John Schlesinger’s suspense thriller adapted by William Goldman from his book of the same name has somewhat neurotic Ph.D. history student Thomas Babbington 'Babe' Levy (Dustin Hoffman), pitted against arch-villain Dr. Christian Szell (Laurence Olivier), as a Mengele-like Nazi who after his brother is killed in a car accident has slithered out of his Uraguay hide-out to retrieve a cache of diamonds stashed in a New York bank . Szell has a nefarious relationship with an undercover US Government organisation for which Thomas’s brother, Henry 'Doc' Levy (Roy Scheider) works and when the latter is killed by Szell, Babe is drawn into the murk.

Like a good many thrillers you have to work so much to follow the convoluted plot of Marathon Man that you haven’t really got time to worry about its weaknesses even though subliminally you feel that they are notching up.
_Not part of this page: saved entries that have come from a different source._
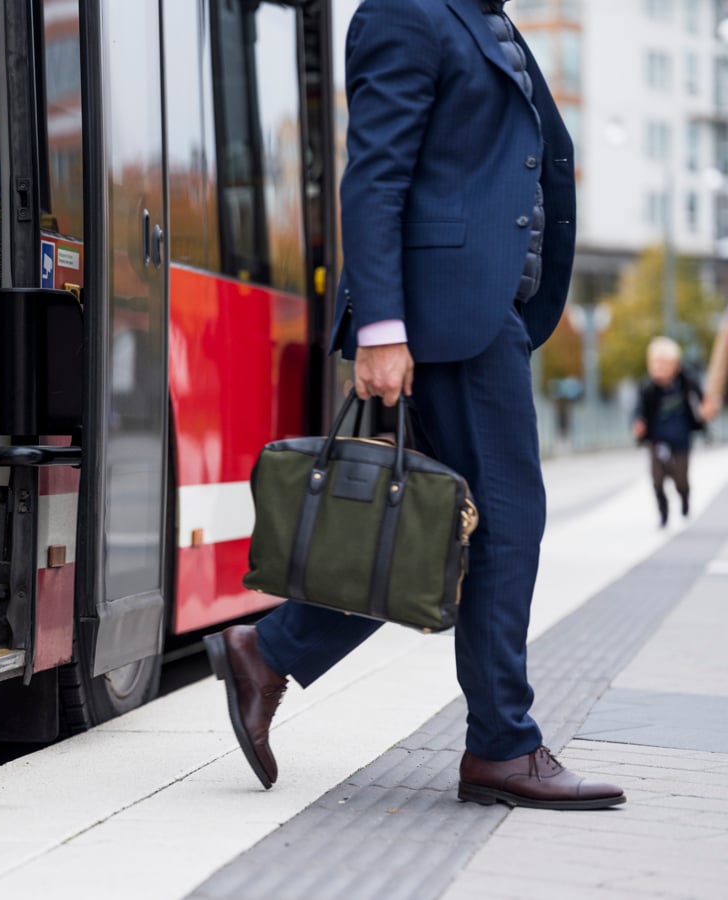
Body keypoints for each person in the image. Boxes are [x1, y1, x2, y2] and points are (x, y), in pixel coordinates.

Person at [204, 0, 626, 810]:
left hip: (476, 311)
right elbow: (375, 173)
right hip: (445, 317)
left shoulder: (483, 20)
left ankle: (270, 649)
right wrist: (384, 327)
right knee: (506, 524)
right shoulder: (407, 12)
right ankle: (503, 746)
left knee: (437, 532)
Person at [632, 336, 704, 527]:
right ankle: (663, 512)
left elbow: (702, 398)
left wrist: (704, 411)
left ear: (676, 366)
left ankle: (684, 496)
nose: (659, 369)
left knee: (680, 478)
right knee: (657, 479)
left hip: (681, 438)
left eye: (664, 365)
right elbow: (639, 410)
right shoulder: (648, 388)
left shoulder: (686, 382)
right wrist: (638, 423)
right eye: (655, 365)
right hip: (658, 439)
The film runs for a good while on two discrete paths, one which follows Babe whose soul is sorely troubled by the suicide of his father twenty years earlier but whose angst is considerably appeased when he meets a pretty young woman (Marthe Keller) in a library, the other which follows his brother who is somehow involved in shady dealings with Szell. It's when these two strands join up that credibility largely flies out the window (this is setting aside things like the amazingly lax airport security that allows Szell to wear a deadly metal apparatus beneath his clothes).

Despite the credibilty gap Schlesinger brings a good deal of persuasion to the story thanks to things like his pioneering use of Steadicam for the New York jewellery district scenes recalling his excellent use of exteriors in his masterpiece Midnight Cowboy (1969) which was a;so set in New York and also starred Hoffman although you’d have to say that action is not his strong suit, some of these scenes, such as the initial car smash, being very poorly handled (the film was his first foray into the action thriller genre) and the final climactic confrontation between Babe and Szell being underwhelming.

The film's strongest card is Olivier who gives a memorable performance as the evil Dr Szell. A buffed-up Hoffman, who, in keeping with the film's title, does a lot of running (one can't help but wonder if this activity  had more relevance in the book than it does on screen, the cutaways to images of famous Olympic runner Abebe Bikila, for example, suggesting  a significance that is never borne out here) is serviceable enough although then being 38 he is far too old to play a college student and his casting throws the film off-balance.

The end result is that Marathon Man is a watchable but not overly satisfying film.